Collected data:
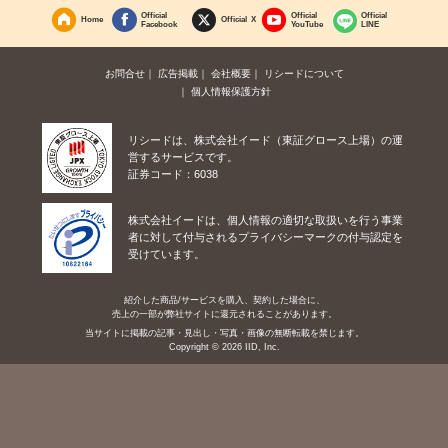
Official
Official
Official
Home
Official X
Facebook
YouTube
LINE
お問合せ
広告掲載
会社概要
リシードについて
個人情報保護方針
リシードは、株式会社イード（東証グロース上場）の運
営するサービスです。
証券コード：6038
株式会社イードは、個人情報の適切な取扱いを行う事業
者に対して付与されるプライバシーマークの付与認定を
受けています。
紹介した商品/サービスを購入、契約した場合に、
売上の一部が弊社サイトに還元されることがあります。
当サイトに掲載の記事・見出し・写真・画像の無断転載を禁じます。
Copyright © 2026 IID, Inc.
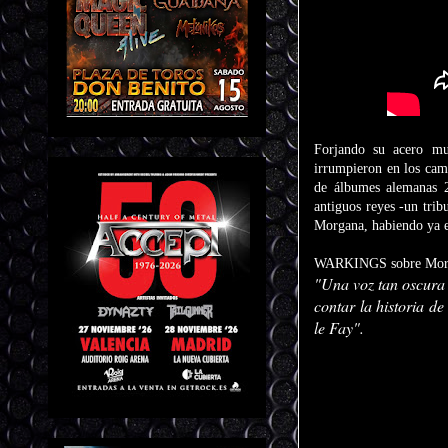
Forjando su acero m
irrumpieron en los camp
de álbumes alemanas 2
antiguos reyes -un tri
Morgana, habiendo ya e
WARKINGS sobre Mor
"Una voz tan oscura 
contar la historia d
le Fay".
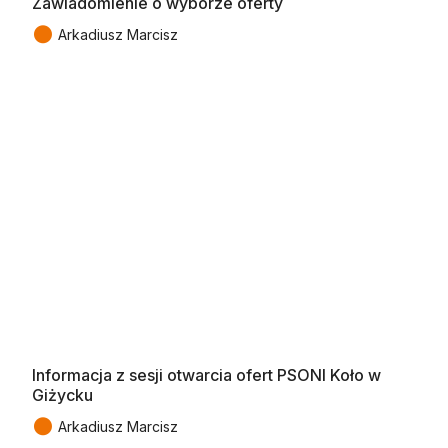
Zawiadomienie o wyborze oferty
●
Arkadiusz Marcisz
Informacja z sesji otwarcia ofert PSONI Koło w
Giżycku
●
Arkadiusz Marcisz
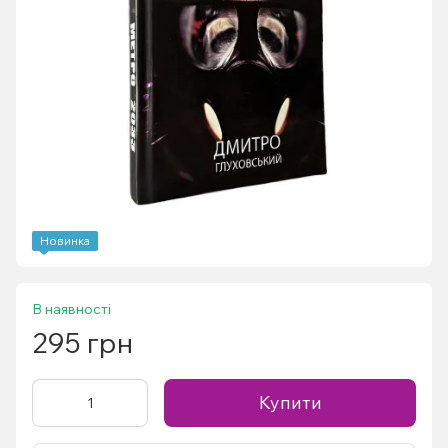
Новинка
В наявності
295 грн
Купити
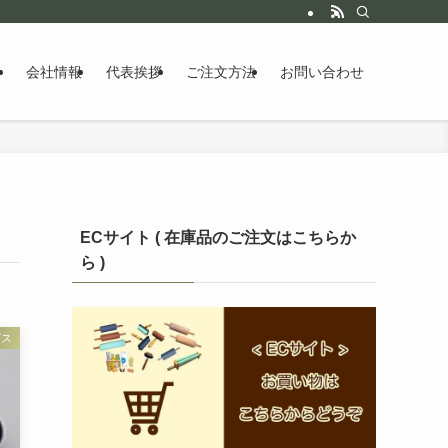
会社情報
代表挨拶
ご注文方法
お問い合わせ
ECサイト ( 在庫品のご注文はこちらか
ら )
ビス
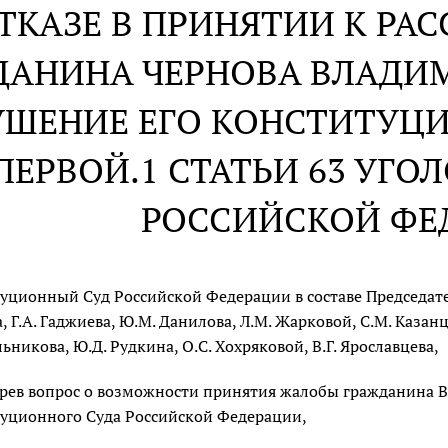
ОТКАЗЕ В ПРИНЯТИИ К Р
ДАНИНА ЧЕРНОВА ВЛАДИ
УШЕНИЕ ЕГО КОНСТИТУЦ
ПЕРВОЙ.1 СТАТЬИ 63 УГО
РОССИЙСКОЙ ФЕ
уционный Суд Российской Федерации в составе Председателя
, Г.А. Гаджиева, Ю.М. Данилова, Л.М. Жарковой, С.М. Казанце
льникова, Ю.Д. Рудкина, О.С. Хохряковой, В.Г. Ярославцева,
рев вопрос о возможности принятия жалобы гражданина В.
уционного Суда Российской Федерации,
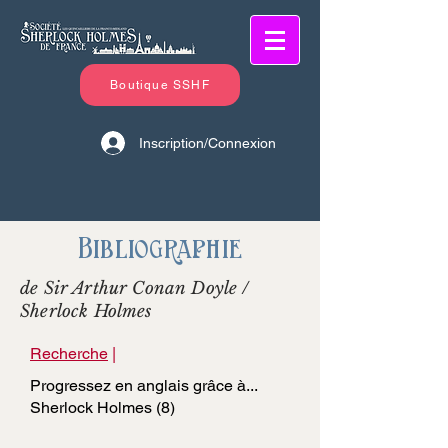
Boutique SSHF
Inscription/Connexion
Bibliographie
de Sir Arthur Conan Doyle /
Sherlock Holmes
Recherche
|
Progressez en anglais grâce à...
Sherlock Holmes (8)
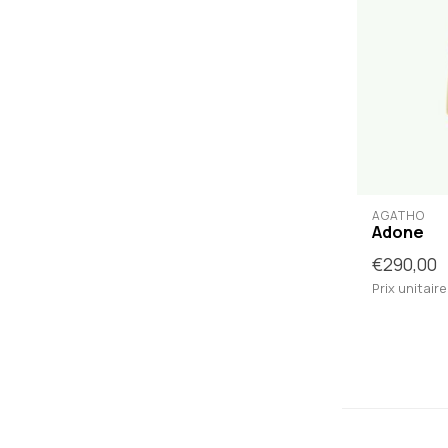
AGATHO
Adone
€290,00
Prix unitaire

Problem to work on:
Copy the text of every row above word for word, leaving out the pictures.

Exercise output:
Official
Official
Official
Home
Official X
Facebook
YouTube
LINE
お問合せ
広告掲載
会社概要
リシードについて
個人情報保護方針
リシードは、株式会社イード（東証グロース上場）の運
営するサービスです。
証券コード：6038
株式会社イードは、個人情報の適切な取扱いを行う事業
者に対して付与されるプライバシーマークの付与認定を
受けています。
紹介した商品/サービスを購入、契約した場合に、
売上の一部が弊社サイトに還元されることがあります。
当サイトに掲載の記事・見出し・写真・画像の無断転載を禁じます。
Copyright © 2026 IID, Inc.
Forjando su acero m
irrumpieron en los camp
de álbumes alemanas 2
antiguos reyes -un tri
Morgana, habiendo ya e
WARKINGS sobre Mor
"Una voz tan oscura 
contar la historia d
le Fay".
Zawiadomienie o wyborze oferty
●
Arkadiusz Marcisz
Informacja z sesji otwarcia ofert PSONI Koło w
Giżycku
●
Arkadiusz Marcisz
Новинка
В наявності
295 грн
Купити
会社情報
代表挨拶
ご注文方法
お問い合わせ
ECサイト ( 在庫品のご注文はこちらか
ら )
ビス
ОТКАЗЕ В ПРИНЯТИИ К Р
ДАНИНА ЧЕРНОВА ВЛАДИ
УШЕНИЕ ЕГО КОНСТИТУЦ
ПЕРВОЙ.1 СТАТЬИ 63 УГО
РОССИЙСКОЙ ФЕ
уционный Суд Российской Федерации в составе Председателя
, Г.А. Гаджиева, Ю.М. Данилова, Л.М. Жарковой, С.М. Казанце
льникова, Ю.Д. Рудкина, О.С. Хохряковой, В.Г. Ярославцева,
рев вопрос о возможности принятия жалобы гражданина В.
уционного Суда Российской Федерации,
Boutique SSHF
Inscription/Connexion
Bibliographie
de Sir Arthur Conan Doyle /
Sherlock Holmes
Recherche
|
Progressez en anglais grâce à...
Sherlock Holmes (8)
AGATHO
Adone
€290,00
Prix unitaire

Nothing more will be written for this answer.